Once that information was taken, the hacker sent an email to numerous members of the Penn community. It had the subject line “We got hacked (Action Required),” and it called the school “a dogshit elitist institution full of woke retards.” It went on to claim that the school is “completely unmeritocratic” and that “we hire and admit morons because we love legacies, donors, and unqualified affirmative action admits.”
Sounds political! But the hacker contacted the site Bleeping Computer and said that the real goal was Penn’s “vast, wonderfully wealthy donor database” and that, “while we’re not really politically motivated, we have no love for these nepobaby-serving institutions.” (Among the donors? Elon Musk, who has endowed the Elon Musk Public Lecture at Penn.)

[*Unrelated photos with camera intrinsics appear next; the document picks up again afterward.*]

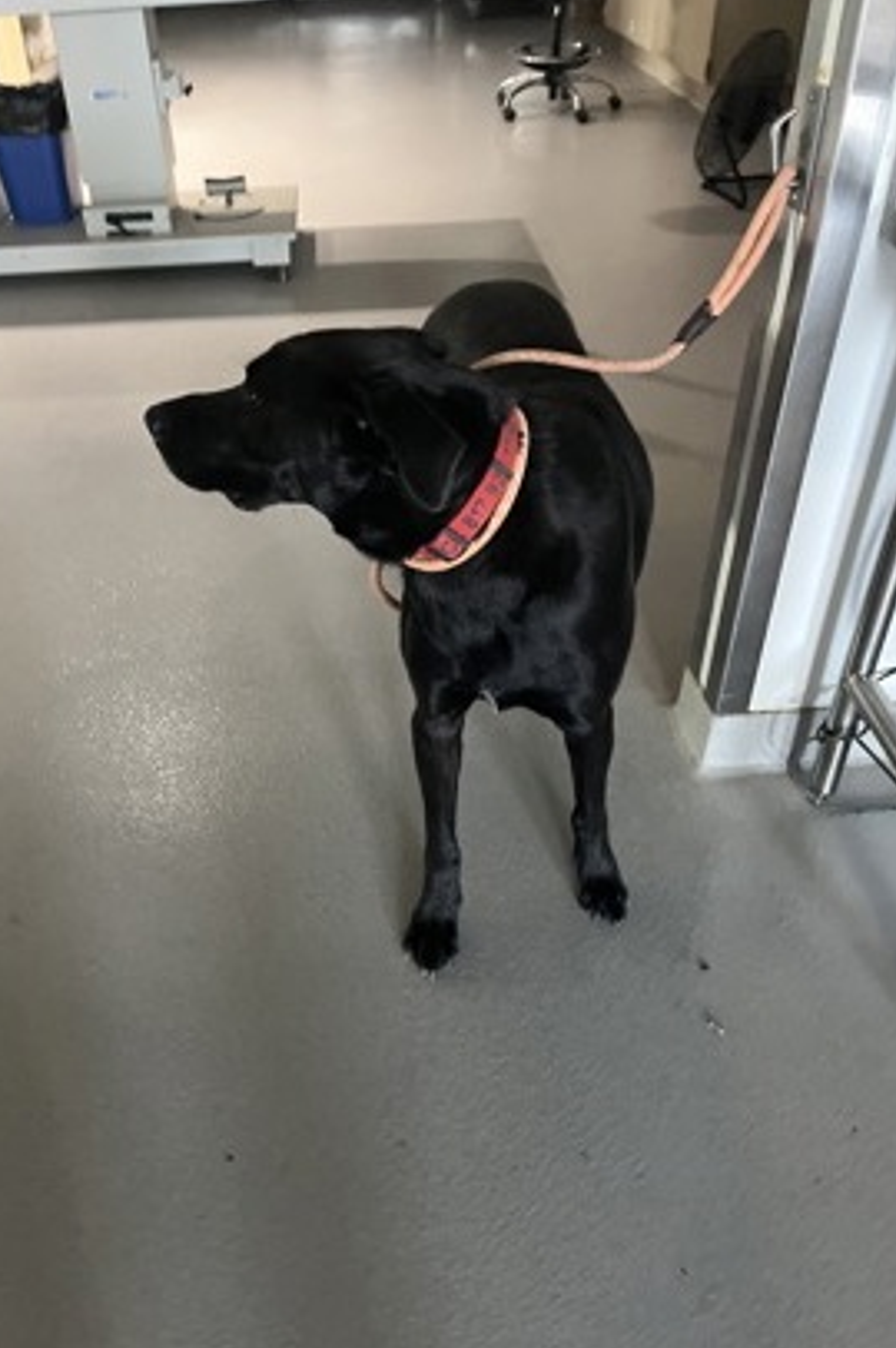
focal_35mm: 28
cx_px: 393
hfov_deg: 46.2
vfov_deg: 65.5
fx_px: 1047
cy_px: 691
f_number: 1.6
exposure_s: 1/40
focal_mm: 5.1
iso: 400
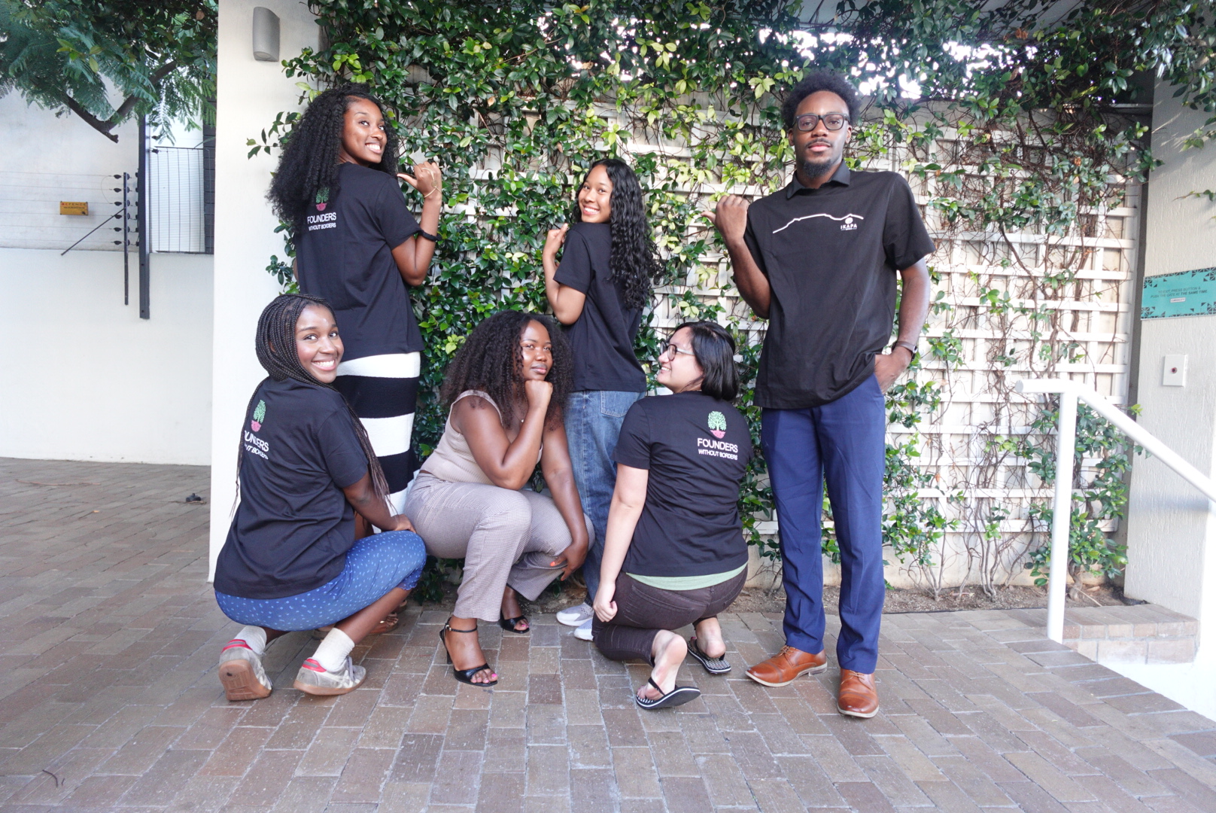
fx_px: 676
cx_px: 608
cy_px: 406
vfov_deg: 62.0
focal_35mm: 20
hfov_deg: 83.9
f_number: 2
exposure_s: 1/80
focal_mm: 7.6
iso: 320
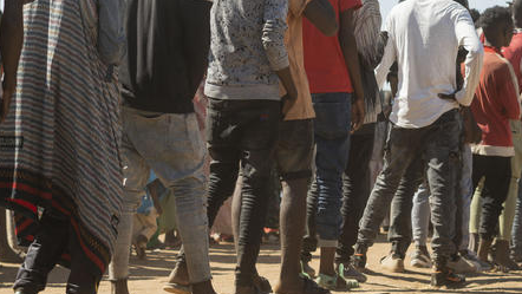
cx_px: 265
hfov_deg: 19.6
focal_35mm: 109
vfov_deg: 11.1
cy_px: 153
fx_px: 1509
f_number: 3.2
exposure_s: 1/160
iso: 100
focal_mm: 50
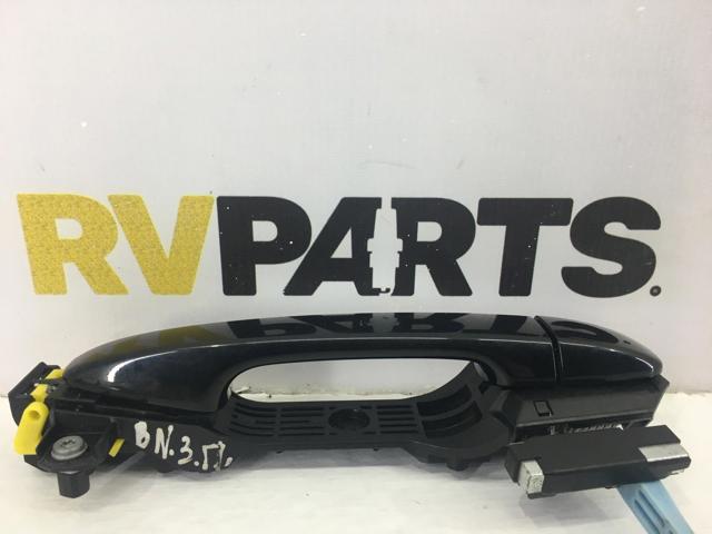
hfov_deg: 61.7
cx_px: 356
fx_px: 596
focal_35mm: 29
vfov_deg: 48.2
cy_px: 267
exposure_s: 1/33
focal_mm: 4.15
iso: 25
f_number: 2.2
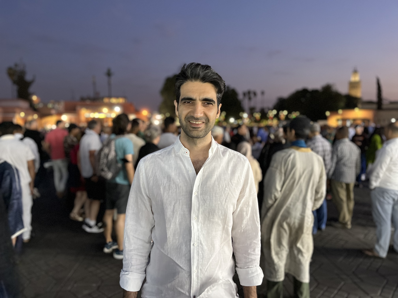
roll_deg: +0.4
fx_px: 299
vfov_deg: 53.1
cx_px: 199
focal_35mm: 26
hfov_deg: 67.3
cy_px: 149
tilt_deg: -5.9
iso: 500
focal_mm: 5.1
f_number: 1.6
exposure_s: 1/33
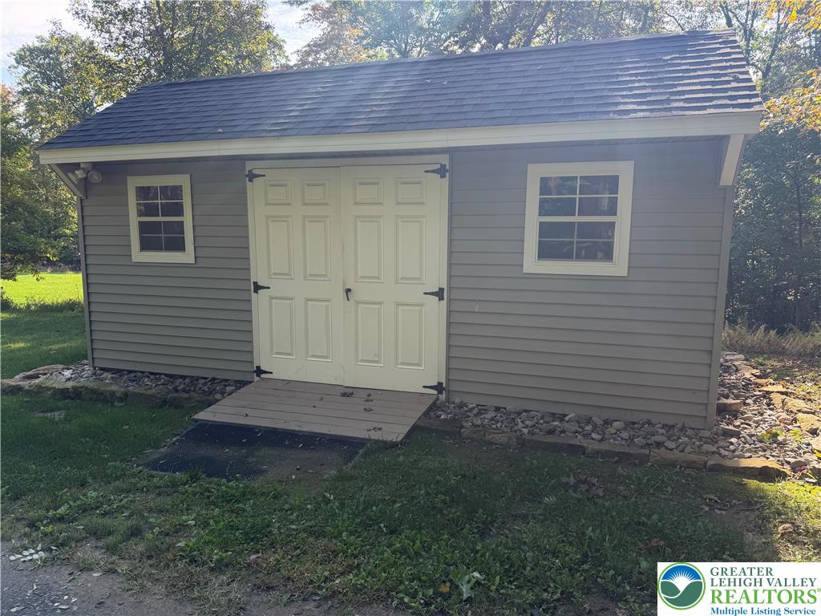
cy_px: 308
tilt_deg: -9.0
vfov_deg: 56.8
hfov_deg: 71.6
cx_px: 410
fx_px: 569
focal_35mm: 24
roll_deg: +0.4
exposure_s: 1/955
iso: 80
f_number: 1.78
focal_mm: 6.76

That “denial” of political motivations also sounds pretty political, and there’s precedent for such actions against educational institutions. Columbia University, for instance, was hacked this summer by a “highly sophisticated ‘hacktivist’ who had gained access to private student records in an attempt to further a political agenda,” according to the Associated Press.
It’s always hard to know how much of this “hactivist” activity is truly motivated private actors, however, as opposed to nation-states disguising their own attempts to steal data and to create political disruption.
In response, Penn has called in the FBI and the private company CrowdStrike, while a Penn alumnus has already sued the school for negligence. Penn workers can look forward to “additional mandatory trainings” to prevent similar breaches in the future.